Das sagen viele Vitali Fans. Er hatte in seinem so kompletten Arsenal auch eine Schwäche, sein Kinn. Das war auf ner Skala von 0 bis 10 maximal ne 7.
[...]Klar hatte Lewis kein Glaskinn oder kein schlechtes, aber es war auch nicht gut, sehr gut oder sogar Allzeitlevel. Nicht nur Ali hatte ein besseres, auch viele andere wie Frazier, Tua, Foreman, Tyson, Vitali, und andere.
Ich kann an Lewis keine Schwäche im Kinn erkennen. Die meisten Boxer wackeln, wenn es einen vollen Treffer auf die 12 gibt. Zu den wenigen Ausnahmen gehört Lewis nicht, aber eine maximal auf Deiner Skala vergebene 7 spricht eher für ein gutes Kinn. Wenn Lewis eine Schwäche hatte, dann seine Arroganz und damit verbundene Konzentrationsschwächen.
Vitalis Kinn war gut bis sehr gut.
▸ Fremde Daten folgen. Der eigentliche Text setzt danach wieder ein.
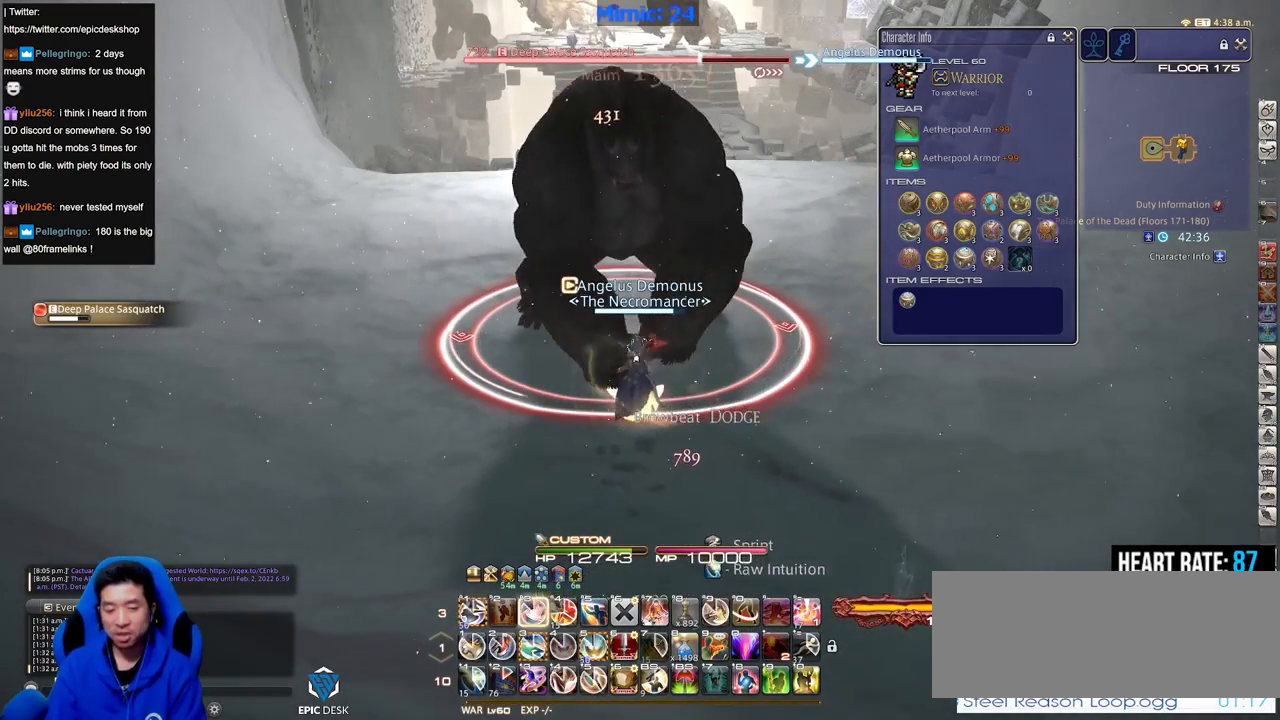
{"keys": [], "events": [[100, "3", "up"], [100, "alt_r", "up"]]}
Sein Punch war am Anfang der Karriere noch gut, da er seine Schläge aber wenig lehrbuchmäßig gestaltete und sein Bewegungsabläufe nicht nur für die Gegner sondern auch für den eigenen Körper sehr unorthodox waren, musste er wegen der ständigen Verletzungen sehr stark umstellen und mehr Schläge ohne Druck aus den Armen bringen.
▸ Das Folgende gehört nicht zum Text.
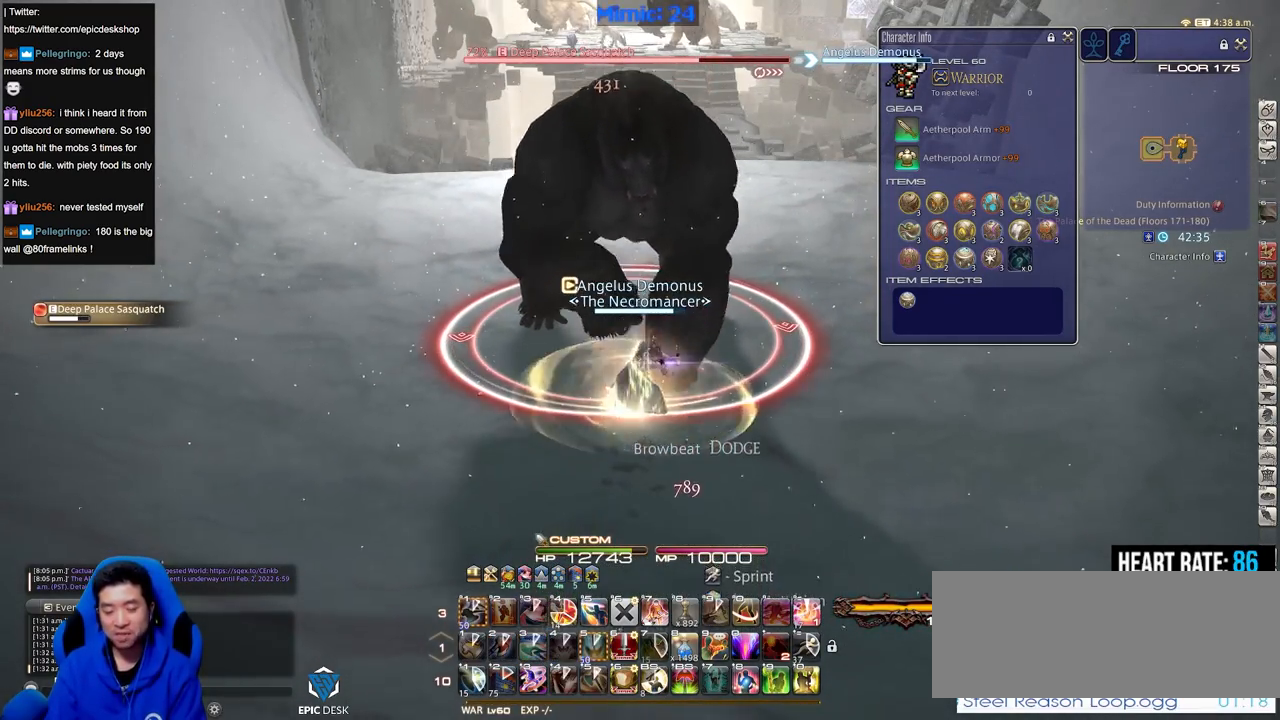
{"keys": [], "events": []}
Im 1-1 Vergleich gegen den 24 jährigen Zenit Ali von 1966 seh ich für Lewis keine echte Siegchance, der war einfach zu schnell und präzise.
Ebenso wie Mike Tyson finde ich Cassius Clay/Muhammad Ali auf dem Weltklasse-Niveau immer stark überhöht. Wäre Doug Jones damals ein Star und kein gut gerankter Aufbaugegner gewesen, Clay/Ali wäre wohlmöglich nie zur Legende geworden. Ebenso wenig wäre er zur Legende geworden, wenn er seine unzweifelhaft bemerkenswerten boxerischen Fähigkeiten nicht mit einem übergroßen Maul verbunden hätte. Ähnlich wie beim heutigen selbstverliebten Fury mag das als Show bei vielen Betrachtern ankommen, ich finde es einfach nur nervig und keineswegs eine Paketvergrößerung. Ali hatte den Vorteil, das Überdecken von Schwächen und nachlassenden Fähigkeiten regeltechnisch durchzubekommen, weil er die große Nummer war. Auch da gibt es in der späteren Boxgeschichte weitere Parallelen. Regeltechnisch hätte man Rope-a-Dope durchaus als illegal unterbinden können, wenn nicht gar müssen. Man kann natürlich sagen, dass Ali im zweiten Norton-Kampf die Championship-Runden für sich gewann, aber auch da wäre ein Punkteurteil für Norton, der ebenfalls zwar ein guter, aber kein überragender Mann war, gerechtfertigt gewesen. Kurzum: Es gibt kaum einen Boxer in der Geschichte, der nicht Schwächen hatte und keine Haken und Ösen in der Boxvita. Lewis war über alles ein komplettes Paket, dass nicht nur beidhändig schlagstark, sondern auch körperlich sehr präsent und taktisch klug gewesen ist. Sein Maß an dirty Tactics hat das Gesamtbild abgerundet. Für Ali ein Gegner auf bemerkenswertem Niveau. Speed ist in einem Kampf auch nicht alles.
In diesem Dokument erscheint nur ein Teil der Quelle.